You’ll find no shortage of custom Harleys on builder Kento Oketani’s home streets of Long Beach. But you won’t find anything quite like his 1970 Harley-Davidson Sportster XLH. You might not know what to make of it at first glance—but once you understand how this desert sled came to be, the pieces start falling into place.
See, Kento took inspiration from an unlikely source: a custom 1956 pre-unit Triumph that his friend imported from the US to Japan, back in the early 2000s. Kento says the bike was a rare find—an authentic custom show build from the early 60s that had survived in incredible condition.
It was the first vintage scrambler he’d ever seen, and it put him on the path to building custom motorcycles himself. A few years after that chance encounter, Kento relocated from his home town of Ishikawa, Japan, to his current place in Long Beach.
It was around that time he started wrenching on bikes—and although vintage Triumphs were a rare sight in Southern California, memories of his friend’s pre-unit were never far from Kento’s mind.
There aren’t many builders who would start a British desert sled project with a 1970 Harley-Davidson, but we’re sure glad someone did. Flipping through pictures of that old Triumph, now yellowed with age, it’s clear that this unlikely mashup of influences shouldn’t work. But there’s no denying that Kento pulled it off with impeccable style.

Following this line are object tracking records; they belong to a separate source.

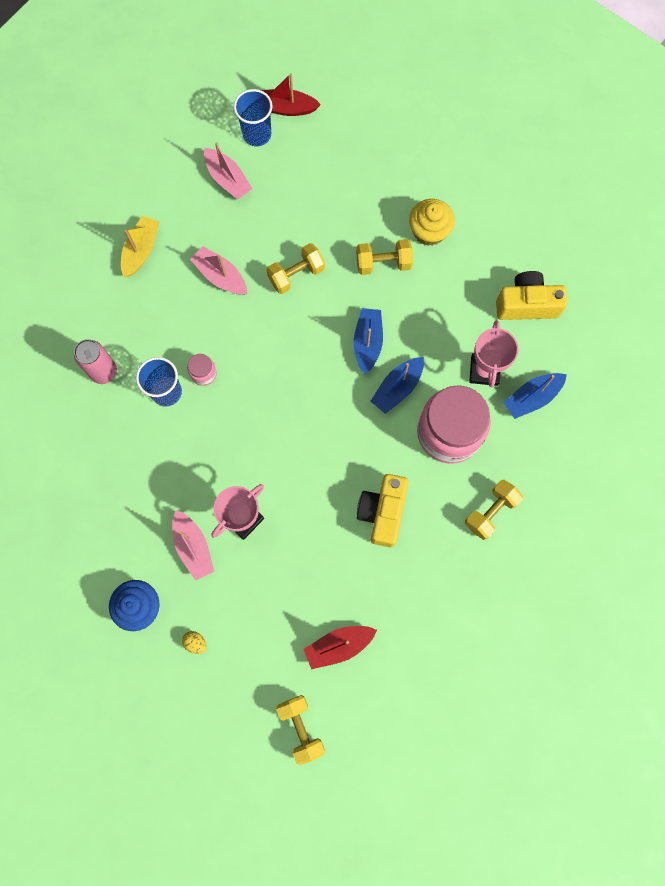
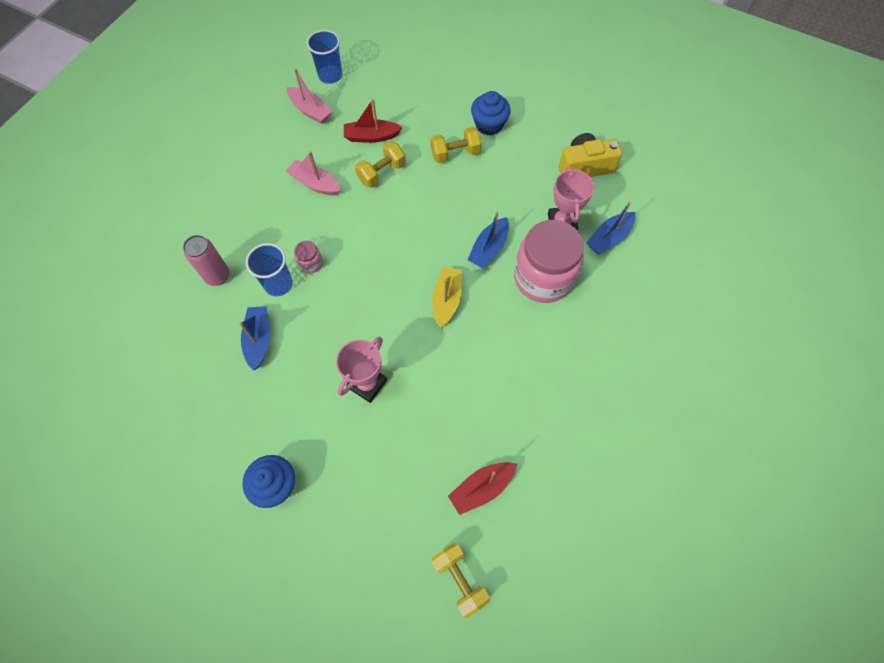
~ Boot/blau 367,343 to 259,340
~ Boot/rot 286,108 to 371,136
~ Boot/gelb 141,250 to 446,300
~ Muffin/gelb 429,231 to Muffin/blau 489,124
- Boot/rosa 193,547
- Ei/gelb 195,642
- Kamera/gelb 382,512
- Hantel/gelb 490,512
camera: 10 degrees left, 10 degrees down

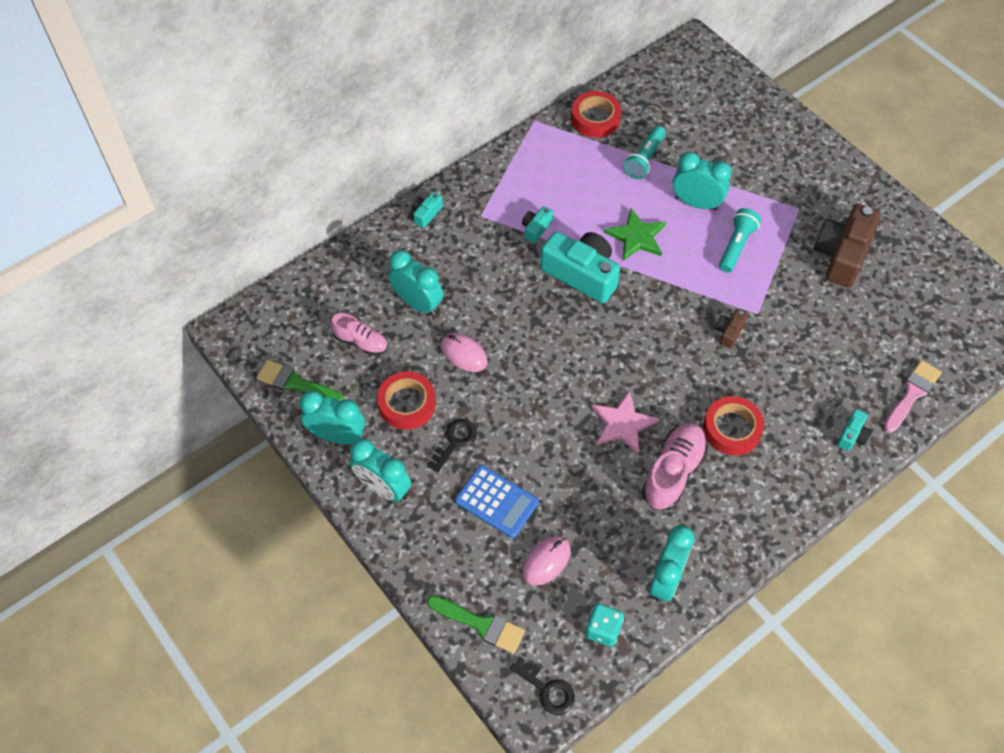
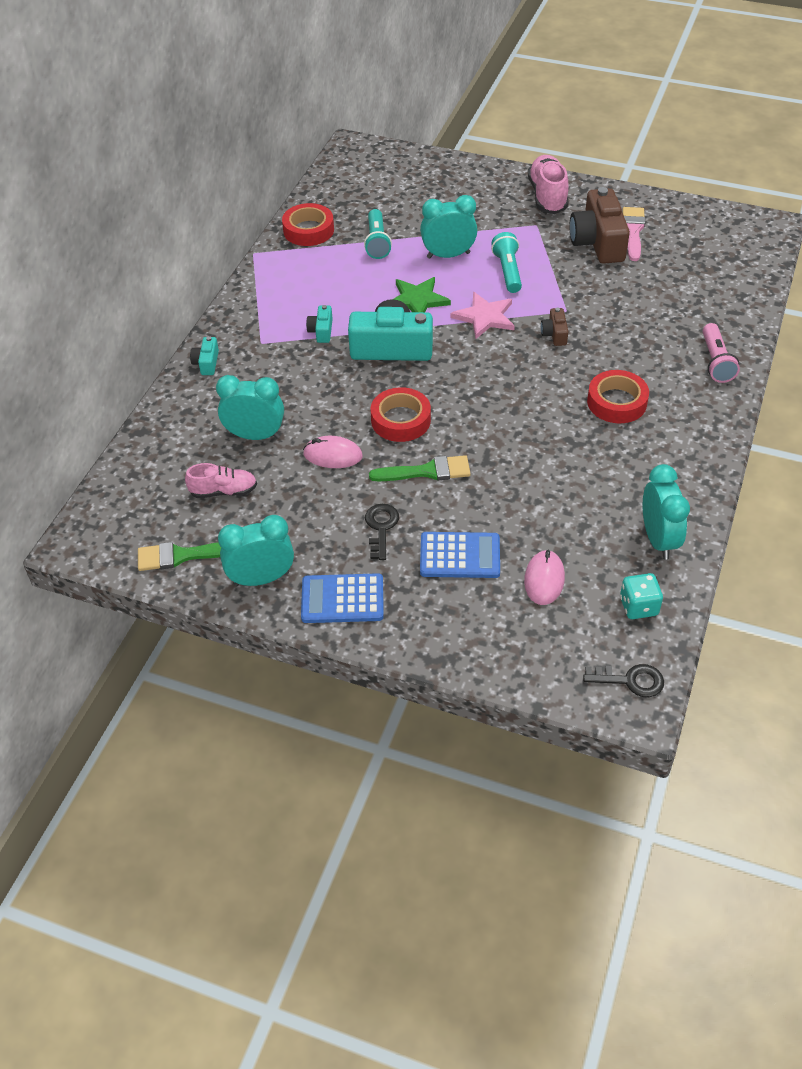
~ Wecker/türkis 383,488 to Taschenrechner/blau 342,599
~ Pinsel/grün 480,624 to 426,471
~ Klebeband/rot 407,404 to 400,420
~ Stern/rosa 622,424 to 484,317
~ Schuh/rosa 673,472 to 547,196
~ Pinsel/rosa 912,394 to 633,231
~ Kamera/türkis 852,435 to Taschenlampe/rosa 715,362
camera: 30 degrees left, 10 degrees down

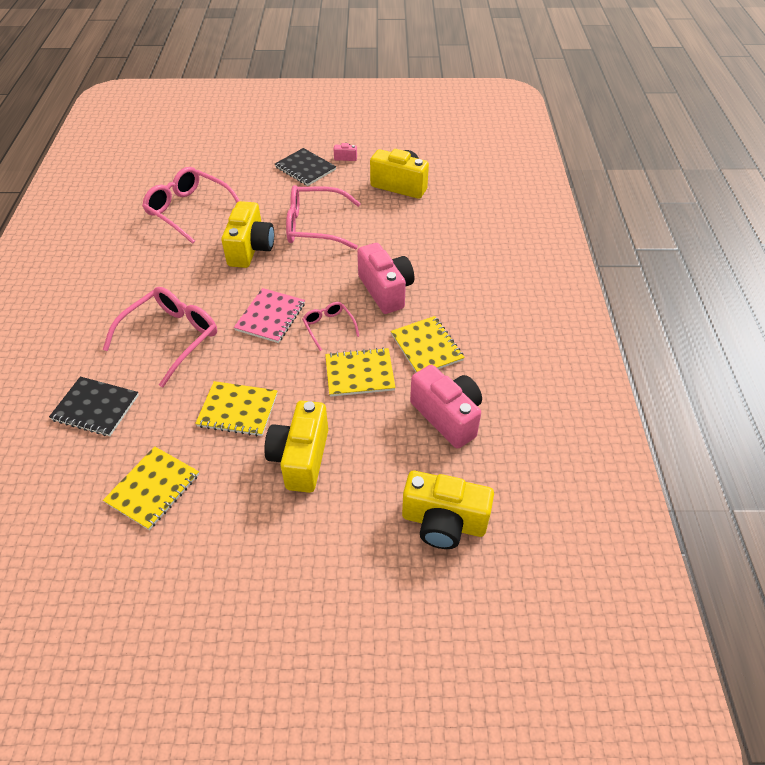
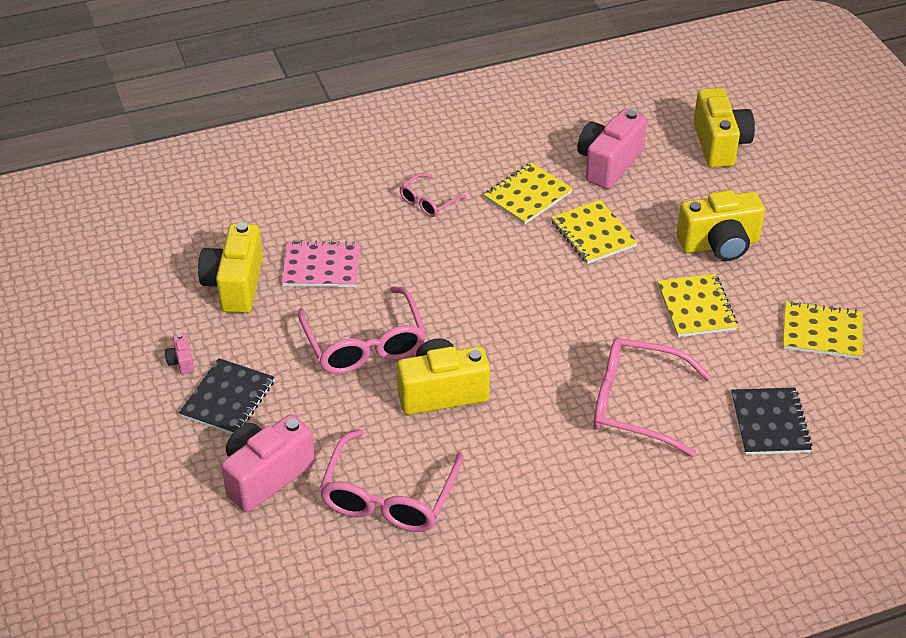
~ Kamera/rosa 386,290 to 266,476
~ Notizbuch/rosa 270,317 to 321,266
~ Brille/rosa 328,327 to 428,202
camera: 110 degrees left, 5 degrees down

Up front, the XLH is pure chopper. A set of shaved and chromed 33.4 mm H-D forks hold a brakeless 21” front wheel lower down, with a set of apes mounted higher up. The same goes for the headlight—a vintage Bates piece Kento stumbled upon during the build—as well as the 1980s-era OGK NOS grips.
Then of course there’s the engine, a donor from a 1976 XLH that was picked up as a basket case with no cases, broken gears, and a cracked cam cover. Kento says the motor came with a fair amount of usable parts, having been freshly chromed and vapor blasted all over, but it still needed a lot of work.
The engine was treated to new piston rings and an oil pump rebuild, and the internals were long overdue for a refresh. Kento taught himself the inner workings of the ironhead motor as he made his way through it, and added performance upgrades at every opportunity.
As it sits, the squeaky-clean power plant now sports an S&S Cycle flywheel, carbon fiber push rods, Andrews cams and an Andrews transmission, as well as a Karata belt drive and a Strociek dry clutch setup. Kento finished it off with a fresh Mikuni carburetor, a rare set of Robinson Thunderheads heads, and a pair of matching cam and primary covers that he made from scratch.
From there, Kento’s bike takes a radical departure from the norm, as the British influence gets more pronounced. The custom-made Saddlemen seat looks like it could have been pulled straight from the bike that inspired it, right down to the ribbed stitching detail. The same goes for the Wassell-style rear fender and Lucas tail light, both of which sit on a custom-made subframe.
A Wassell-style peanut tank tops off the frame, while upswept scrambler exhaust pipes and a pair of vintage Betor shocks finish out the rear, all of which are clearly more Bud Ekins than they are Willie G. We can’t say we’re disappointed to see something other than a boat tail back here.
The rest of the build is all about the details. The chrome oil tank that Kento fabricated is nothing out of the ordinary at first glance, but on closer inspection, you’ll notice it harbors a slick set of electronics. Kento stashed a Lithium battery up under the seat, allowing him to tuck the rest of the hardware inside the oil tank.
The three red buttons you see up top are actually the killswitch, starter button, and a button to control the sleek Motogadget speedometer. There’s even a USB port, relays, and breakers hidden in there as well.
Kento’s integration of the tiny LED speedo is particularly impressive, with internal routing that slips down inside the handlebars before dropping out and into the frame.
Kento’s bike is a rare bird indeed, and a fitting tribute to the British twin that inspired it. Pre-unit survivors may be a rare sight in the LBC, but there’s nothing quite as eye catching out there as this unique interpretation of the bike that started it all.